For a public trying to make sense of an atrocity, official reluctance to state a basic fact is telling. It suggests that even the police are scared to face the truth.
That squeamishness is not surprising. Across much of the Western world, public servants have been schooled to treat gender identity as untouchable, even when it collides with material facts. Police, civil servants and journalists alike now operate in a culture where a misplaced pronoun can end a career. Canada has been at the forefront of embedding gender identity into law and policy.
But refusing to talk about it doesn’t lessen the problem. In recent years a series of shootings have been carried out by young people who identify as transgender, particularly in the US: female Audrey Hale in Nashville, who killed six at a school; “non-binary” male Anderson Lee Aldrich, who opened fire in a nightclub; male William “Lily” Whitworth, arrested whilst plotting a Columbine-style massacre – and even the murders linked to the trans-led AI cult, the Zizians.
In the UK, where thankfully guns are harder to obtain, some activist networks have instead opted to terrorise opponents. Over the past year the group Trans Bash Back has boasted about acts of vandalism against MPs’ offices, graffitied and smashed the windows of a venue hosting a feminist conference, and hacked the database of Free Speech Union supporters, publishing the names of donors.
In guidance produced by the group, supporters are urged to “ensure your target can be hit repeatedly until they desist from their activities”, adding: “All of our targets have blood on their hands. We refuse to let them wash it off in peace.”
Trans Bash Back also advises that items used in direct actions, including backpacks and hammers, should be stolen to reduce the risk of being traced, and offers tips on removing forensic traces.
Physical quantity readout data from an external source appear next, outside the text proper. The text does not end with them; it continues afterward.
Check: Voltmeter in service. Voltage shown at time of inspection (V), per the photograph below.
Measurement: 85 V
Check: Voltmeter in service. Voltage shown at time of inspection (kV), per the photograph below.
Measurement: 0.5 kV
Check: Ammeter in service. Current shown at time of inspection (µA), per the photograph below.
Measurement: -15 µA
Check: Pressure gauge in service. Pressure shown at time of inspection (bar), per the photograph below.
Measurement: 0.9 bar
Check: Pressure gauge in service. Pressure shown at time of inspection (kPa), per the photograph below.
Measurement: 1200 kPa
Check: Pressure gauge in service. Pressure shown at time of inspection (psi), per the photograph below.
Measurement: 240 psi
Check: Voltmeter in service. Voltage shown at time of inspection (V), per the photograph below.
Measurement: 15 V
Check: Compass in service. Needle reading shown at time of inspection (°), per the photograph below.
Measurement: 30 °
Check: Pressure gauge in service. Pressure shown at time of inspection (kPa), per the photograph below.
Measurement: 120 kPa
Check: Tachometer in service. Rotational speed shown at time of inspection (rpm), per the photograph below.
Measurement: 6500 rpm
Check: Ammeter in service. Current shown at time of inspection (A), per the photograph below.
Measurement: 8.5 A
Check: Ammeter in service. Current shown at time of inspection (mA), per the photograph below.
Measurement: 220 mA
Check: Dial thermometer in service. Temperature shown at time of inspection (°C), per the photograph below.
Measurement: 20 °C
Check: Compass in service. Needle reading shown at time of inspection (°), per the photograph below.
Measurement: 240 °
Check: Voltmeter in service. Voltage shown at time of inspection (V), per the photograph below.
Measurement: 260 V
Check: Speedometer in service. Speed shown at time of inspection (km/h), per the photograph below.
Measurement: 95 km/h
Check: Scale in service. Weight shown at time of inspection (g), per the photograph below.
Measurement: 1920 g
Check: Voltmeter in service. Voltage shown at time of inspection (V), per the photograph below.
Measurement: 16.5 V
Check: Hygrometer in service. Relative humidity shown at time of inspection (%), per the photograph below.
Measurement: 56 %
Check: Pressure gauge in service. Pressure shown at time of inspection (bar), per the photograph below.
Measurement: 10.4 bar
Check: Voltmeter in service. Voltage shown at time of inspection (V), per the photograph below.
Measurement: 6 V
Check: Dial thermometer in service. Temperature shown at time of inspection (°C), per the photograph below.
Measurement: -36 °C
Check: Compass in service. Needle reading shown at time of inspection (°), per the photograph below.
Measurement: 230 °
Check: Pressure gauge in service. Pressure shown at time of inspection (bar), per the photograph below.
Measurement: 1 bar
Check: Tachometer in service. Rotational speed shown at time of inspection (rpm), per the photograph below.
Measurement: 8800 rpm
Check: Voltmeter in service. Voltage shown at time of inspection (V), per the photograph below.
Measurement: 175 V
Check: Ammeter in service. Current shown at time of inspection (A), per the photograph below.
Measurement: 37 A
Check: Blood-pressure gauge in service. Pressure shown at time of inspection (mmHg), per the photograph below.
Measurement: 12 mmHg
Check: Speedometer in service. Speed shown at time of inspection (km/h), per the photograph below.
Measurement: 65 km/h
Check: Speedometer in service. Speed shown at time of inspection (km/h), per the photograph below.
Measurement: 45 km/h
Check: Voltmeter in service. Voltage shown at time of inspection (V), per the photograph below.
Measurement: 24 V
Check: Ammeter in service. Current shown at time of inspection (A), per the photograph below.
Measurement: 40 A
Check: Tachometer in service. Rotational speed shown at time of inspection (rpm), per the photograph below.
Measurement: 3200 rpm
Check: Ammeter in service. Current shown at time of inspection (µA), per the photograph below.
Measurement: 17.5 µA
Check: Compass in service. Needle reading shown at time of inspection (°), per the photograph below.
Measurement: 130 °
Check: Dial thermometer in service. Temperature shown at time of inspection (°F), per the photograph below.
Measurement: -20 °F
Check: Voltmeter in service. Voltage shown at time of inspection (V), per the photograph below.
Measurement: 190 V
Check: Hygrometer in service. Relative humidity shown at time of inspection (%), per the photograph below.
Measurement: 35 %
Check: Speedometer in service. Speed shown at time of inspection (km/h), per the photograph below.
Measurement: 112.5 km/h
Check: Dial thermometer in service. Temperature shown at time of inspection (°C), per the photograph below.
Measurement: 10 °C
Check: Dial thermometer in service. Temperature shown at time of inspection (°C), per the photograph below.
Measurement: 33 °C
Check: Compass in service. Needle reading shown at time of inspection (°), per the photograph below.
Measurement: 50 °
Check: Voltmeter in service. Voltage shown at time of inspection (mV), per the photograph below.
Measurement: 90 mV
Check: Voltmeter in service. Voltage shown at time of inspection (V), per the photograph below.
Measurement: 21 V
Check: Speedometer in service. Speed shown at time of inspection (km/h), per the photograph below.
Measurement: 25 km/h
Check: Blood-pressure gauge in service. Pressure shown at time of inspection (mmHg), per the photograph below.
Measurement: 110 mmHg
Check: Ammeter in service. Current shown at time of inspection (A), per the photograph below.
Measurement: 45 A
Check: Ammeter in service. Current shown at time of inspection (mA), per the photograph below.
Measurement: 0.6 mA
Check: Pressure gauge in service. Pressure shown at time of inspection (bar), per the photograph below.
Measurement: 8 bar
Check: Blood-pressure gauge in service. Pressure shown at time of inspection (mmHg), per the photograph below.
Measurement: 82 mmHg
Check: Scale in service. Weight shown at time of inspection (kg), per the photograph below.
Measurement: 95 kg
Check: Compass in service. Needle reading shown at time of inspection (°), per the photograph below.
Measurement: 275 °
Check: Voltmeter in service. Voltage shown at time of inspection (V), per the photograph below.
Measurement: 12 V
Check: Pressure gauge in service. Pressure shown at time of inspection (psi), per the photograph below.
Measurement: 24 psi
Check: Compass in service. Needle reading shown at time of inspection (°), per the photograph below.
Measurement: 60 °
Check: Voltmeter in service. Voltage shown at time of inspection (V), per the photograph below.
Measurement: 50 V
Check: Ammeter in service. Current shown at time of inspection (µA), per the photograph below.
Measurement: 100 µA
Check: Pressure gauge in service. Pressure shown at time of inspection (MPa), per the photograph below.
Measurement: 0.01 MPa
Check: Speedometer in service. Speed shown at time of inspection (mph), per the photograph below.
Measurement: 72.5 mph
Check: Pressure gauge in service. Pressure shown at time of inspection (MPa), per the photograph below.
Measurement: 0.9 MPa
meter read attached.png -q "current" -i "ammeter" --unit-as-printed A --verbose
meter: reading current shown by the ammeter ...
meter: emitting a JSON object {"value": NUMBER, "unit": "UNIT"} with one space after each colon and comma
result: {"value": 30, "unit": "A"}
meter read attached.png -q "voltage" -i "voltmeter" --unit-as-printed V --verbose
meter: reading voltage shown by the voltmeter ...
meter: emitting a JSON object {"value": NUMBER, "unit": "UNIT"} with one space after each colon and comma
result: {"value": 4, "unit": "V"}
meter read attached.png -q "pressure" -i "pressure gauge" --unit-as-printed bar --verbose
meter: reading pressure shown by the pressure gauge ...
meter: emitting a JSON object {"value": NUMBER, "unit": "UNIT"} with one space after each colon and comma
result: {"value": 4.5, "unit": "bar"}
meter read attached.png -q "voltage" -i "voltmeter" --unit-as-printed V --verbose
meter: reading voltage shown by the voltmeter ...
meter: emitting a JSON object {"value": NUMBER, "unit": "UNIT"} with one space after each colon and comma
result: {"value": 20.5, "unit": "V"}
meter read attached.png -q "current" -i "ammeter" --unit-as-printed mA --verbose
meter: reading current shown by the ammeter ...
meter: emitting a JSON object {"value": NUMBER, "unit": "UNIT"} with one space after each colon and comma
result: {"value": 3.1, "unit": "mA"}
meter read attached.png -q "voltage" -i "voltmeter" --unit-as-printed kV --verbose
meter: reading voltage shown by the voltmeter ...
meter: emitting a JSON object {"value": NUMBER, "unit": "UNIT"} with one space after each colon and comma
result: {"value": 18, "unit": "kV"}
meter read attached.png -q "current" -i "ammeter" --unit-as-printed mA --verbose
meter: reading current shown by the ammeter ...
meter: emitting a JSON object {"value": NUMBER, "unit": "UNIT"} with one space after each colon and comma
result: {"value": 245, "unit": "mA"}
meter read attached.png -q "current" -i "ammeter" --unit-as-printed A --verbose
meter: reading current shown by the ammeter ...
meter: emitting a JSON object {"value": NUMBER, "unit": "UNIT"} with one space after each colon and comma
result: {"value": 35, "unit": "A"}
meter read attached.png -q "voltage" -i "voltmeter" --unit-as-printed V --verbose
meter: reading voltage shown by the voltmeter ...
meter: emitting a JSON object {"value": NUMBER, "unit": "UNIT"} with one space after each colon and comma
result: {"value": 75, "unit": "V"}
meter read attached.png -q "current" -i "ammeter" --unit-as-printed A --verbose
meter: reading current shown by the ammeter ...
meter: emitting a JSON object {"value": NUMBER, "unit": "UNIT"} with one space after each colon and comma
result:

The trans movement has become a haven for angry, and sometimes vulnerable, young men in search of a cause. None of this means that everyone who identifies as trans is violent, nor that identity itself explains criminality.
But it does point to a subculture where grievance is amplified, opponents are demonised and escalation is applauded. Add vulnerable young people, poor mental health and a politicised online world, and you have a volatile mix.
Canada has seen before what happens when male grievance curdles into ideology. In 1989, Marc Lépine walked into Montréal’s École Polytechnique, separated the men from the women and murdered 14 female students in an explicitly political attack. His manifesto blamed feminists for his failures.
Murderous men like Jesse are Lepine’s ideological sons. Today, like his victims, he has become another data point in an emerging pattern of trans violence.